*Written task*: Reading through the lines below, count those that include the string "inom"; the answer is that number and nothing else.

───── Listed records

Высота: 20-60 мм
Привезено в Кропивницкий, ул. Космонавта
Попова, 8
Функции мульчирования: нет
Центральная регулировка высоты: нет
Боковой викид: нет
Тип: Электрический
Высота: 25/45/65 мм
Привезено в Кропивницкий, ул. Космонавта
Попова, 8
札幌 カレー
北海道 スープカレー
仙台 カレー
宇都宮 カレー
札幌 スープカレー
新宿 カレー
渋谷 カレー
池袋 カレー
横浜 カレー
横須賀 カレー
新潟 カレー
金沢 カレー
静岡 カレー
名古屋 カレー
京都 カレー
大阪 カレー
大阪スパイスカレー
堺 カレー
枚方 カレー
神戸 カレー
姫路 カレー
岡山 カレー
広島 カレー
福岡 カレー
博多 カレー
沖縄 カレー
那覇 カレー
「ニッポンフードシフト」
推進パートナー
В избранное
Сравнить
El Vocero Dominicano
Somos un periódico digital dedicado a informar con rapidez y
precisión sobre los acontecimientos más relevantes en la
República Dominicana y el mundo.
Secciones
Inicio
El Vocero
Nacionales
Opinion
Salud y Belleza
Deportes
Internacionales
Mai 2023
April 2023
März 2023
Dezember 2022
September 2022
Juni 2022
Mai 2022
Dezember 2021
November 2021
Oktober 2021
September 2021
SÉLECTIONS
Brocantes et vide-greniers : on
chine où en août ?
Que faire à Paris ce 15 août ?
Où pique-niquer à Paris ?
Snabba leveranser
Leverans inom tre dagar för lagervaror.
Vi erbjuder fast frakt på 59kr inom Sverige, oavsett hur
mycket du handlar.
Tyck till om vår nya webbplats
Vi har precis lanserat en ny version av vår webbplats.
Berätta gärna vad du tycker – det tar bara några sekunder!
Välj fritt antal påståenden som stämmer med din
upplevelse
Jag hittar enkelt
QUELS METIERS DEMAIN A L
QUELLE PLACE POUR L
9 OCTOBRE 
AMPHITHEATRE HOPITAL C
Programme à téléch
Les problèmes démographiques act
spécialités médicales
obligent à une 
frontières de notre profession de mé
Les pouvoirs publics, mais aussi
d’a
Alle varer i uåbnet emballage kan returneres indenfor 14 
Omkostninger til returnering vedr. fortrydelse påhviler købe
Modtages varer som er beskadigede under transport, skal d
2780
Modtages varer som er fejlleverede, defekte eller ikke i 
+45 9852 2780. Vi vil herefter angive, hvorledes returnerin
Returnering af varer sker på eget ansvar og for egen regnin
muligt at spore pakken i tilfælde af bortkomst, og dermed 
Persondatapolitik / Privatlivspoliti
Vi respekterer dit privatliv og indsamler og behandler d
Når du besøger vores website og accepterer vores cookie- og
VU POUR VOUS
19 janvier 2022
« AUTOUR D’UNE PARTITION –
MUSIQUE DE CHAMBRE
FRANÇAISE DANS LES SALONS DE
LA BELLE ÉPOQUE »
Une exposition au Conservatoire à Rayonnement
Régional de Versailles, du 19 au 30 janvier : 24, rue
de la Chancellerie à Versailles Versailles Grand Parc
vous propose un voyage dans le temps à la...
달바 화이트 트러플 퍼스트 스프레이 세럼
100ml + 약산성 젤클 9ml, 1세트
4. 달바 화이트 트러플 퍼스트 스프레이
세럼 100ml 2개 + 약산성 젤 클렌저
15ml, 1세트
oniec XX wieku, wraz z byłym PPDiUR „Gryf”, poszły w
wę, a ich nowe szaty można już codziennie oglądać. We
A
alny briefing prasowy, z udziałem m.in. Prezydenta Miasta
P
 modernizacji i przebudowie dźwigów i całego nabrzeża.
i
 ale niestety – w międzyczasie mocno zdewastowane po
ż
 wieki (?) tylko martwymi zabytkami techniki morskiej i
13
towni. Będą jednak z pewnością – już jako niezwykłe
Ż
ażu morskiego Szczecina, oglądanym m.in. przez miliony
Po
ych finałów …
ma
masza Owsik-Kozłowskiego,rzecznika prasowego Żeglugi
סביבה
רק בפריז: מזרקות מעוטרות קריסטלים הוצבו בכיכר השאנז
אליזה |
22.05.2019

──────────

*Exercise answer*: 2